- _Job_:
Using the data below, print exactly the line with "fx_px: 1337", the line with "tilt_deg: -1.1", and every line between them, but none of the pictures.

*** Opening Extracted information ***

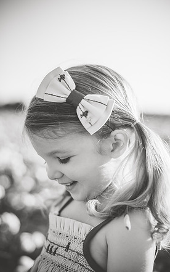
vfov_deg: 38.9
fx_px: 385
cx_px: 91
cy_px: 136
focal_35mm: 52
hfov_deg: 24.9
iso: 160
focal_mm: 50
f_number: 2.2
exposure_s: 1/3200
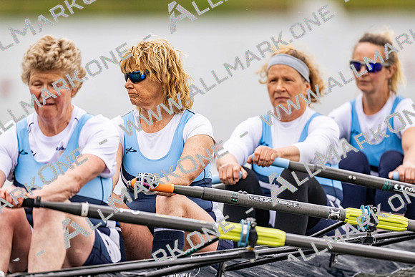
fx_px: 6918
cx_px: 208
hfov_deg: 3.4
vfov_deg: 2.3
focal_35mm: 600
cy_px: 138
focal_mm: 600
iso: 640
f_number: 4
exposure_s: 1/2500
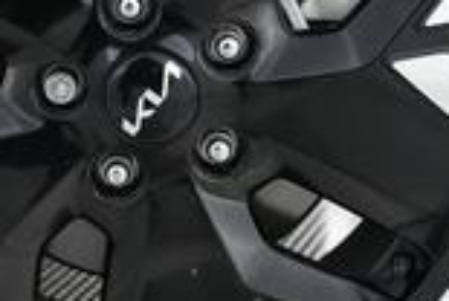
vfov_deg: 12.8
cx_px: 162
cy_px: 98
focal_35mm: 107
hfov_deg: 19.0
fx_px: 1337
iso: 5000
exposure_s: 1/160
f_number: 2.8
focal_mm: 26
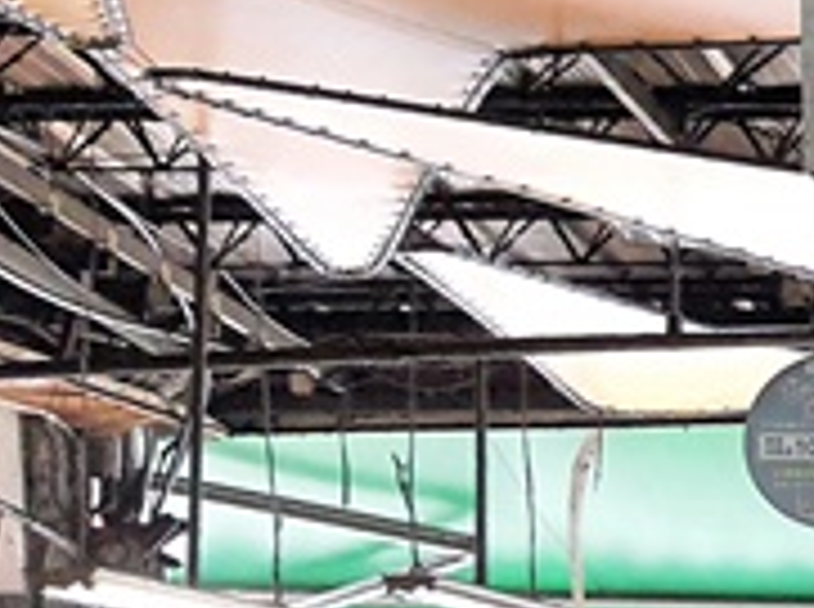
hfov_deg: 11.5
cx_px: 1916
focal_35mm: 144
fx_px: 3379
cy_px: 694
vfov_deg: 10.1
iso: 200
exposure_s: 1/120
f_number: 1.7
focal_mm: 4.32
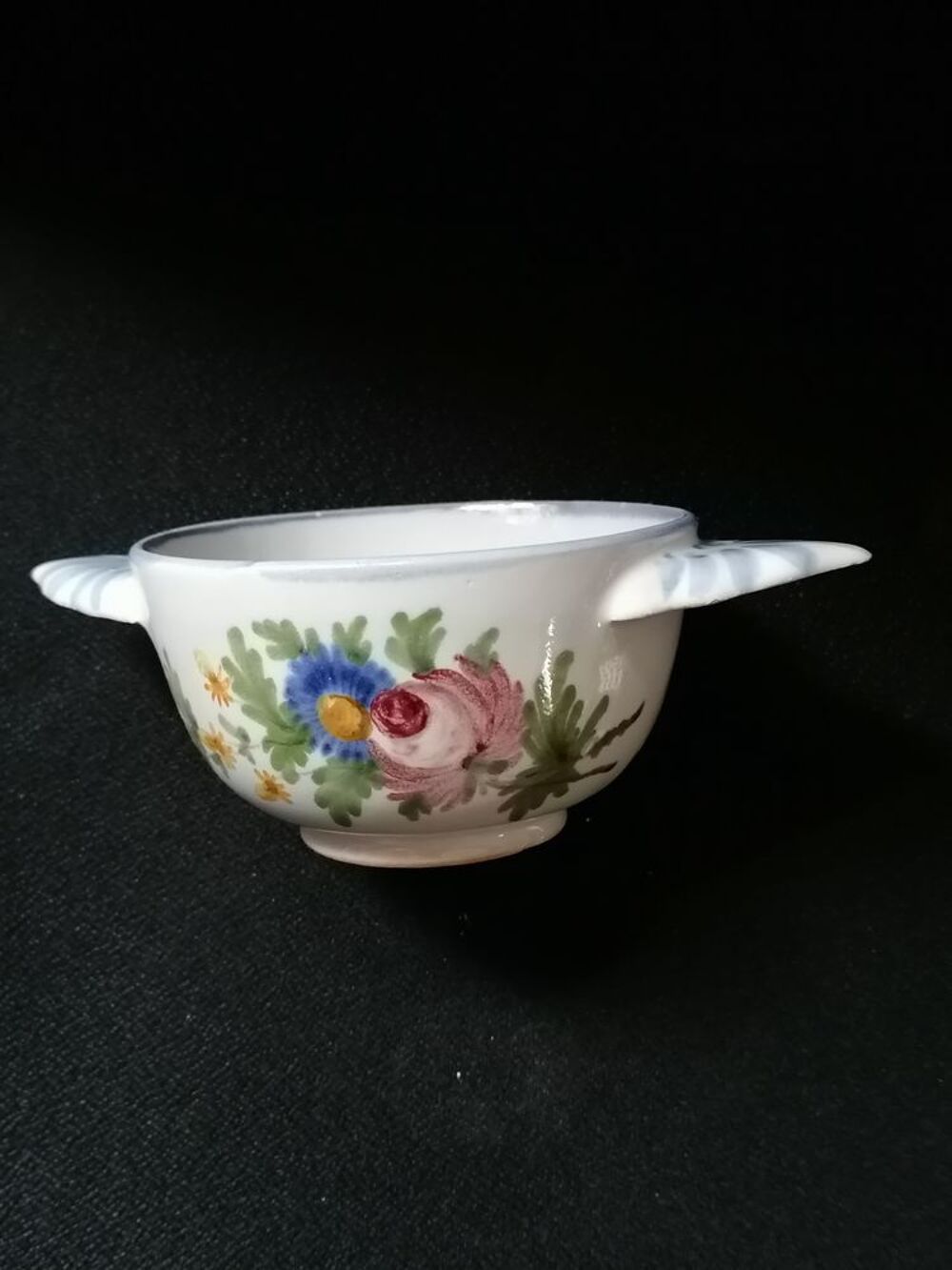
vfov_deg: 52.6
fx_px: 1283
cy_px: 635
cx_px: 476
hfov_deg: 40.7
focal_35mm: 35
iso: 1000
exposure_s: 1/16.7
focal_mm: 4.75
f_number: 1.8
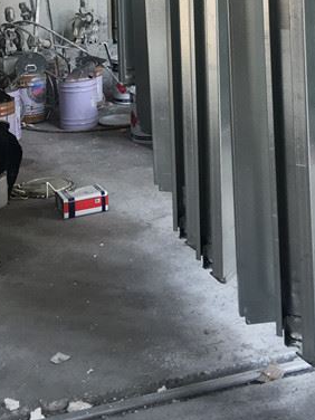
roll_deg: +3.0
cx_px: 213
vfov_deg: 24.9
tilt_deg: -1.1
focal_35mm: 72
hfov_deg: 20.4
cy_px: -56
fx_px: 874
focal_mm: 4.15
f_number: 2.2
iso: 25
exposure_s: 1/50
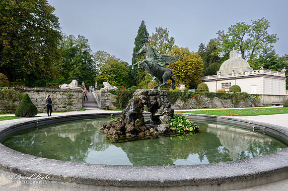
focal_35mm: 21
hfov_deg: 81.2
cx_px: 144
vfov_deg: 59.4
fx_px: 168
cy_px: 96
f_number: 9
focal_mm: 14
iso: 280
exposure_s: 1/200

*** Closing Extracted information ***

- _Exercise response_:
fx_px: 1337
iso: 5000
exposure_s: 1/160
f_number: 2.8
focal_mm: 26
hfov_deg: 11.5
cx_px: 1916
focal_35mm: 144
fx_px: 3379
cy_px: 694
vfov_deg: 10.1
iso: 200
exposure_s: 1/120
f_number: 1.7
focal_mm: 4.32
vfov_deg: 52.6
fx_px: 1283
cy_px: 635
cx_px: 476
hfov_deg: 40.7
focal_35mm: 35
iso: 1000
exposure_s: 1/16.7
focal_mm: 4.75
f_number: 1.8
roll_deg: +3.0
cx_px: 213
vfov_deg: 24.9
tilt_deg: -1.1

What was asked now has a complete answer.